General information
- Location: France
- Address: 6 rue Denfert Rochereau Boulogne-sur-Seine
- Coordinates: 48°50′50″N 2°14′33″E﻿ / ﻿48.8472°N 2.2425°E
- Completed: 1924
- Owner: William E. Cook

Design and construction
- Architect(s): Le Corbusier

= Villa Cook =

House by Le Corbusier in Boulogne-sur-Seine, France

Villa Cook or Maison Cook is a house built by the noted architect Le Corbusier, located in Boulogne-sur-Seine, France.

==History of the commission==
William Edwards Cook's father died in 1924, at which time he became an heir (along with a sister and two brothers) to a substantial amount of money. In connection with the settlement of his parents' estate, as well as to enable his wife to get to know his relatives (and vice versa), the Cooks drove across the U.S., from east to west and back again, during a period of about five months in 1925, staying for one month in his Iowa hometown. Returning to Europe, they decided to permanently settle in France.

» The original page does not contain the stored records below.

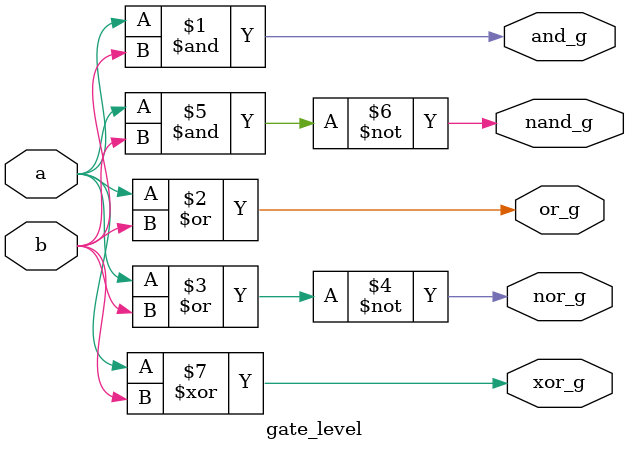
<source format=v>
`timescale 1ns / 1ps


module gate_level(
input a,b,
output xor_g,nor_g,and_g,or_g,nand_g
    );
 
 and(and_g,a,b);
 or(or_g,a,b);
 nor(nor_g,a,b);
 nand(nand_g,a,b);
 xor(xor_g,a,b);   
    
endmodule

</source>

The sculptor Jacques Lipchitz introduced them to architect Le Corbusier, then largely unknown, who, during this time, was designing a series of villas, including innovative homes for Michael Stein (Gertrude's brother) and Lipchitz himself. In 1926, they commissioned the architect to design what Le Corbusier said was the first "true cubic house," called Villa Cook or Maison Cook, on the outskirts of Paris.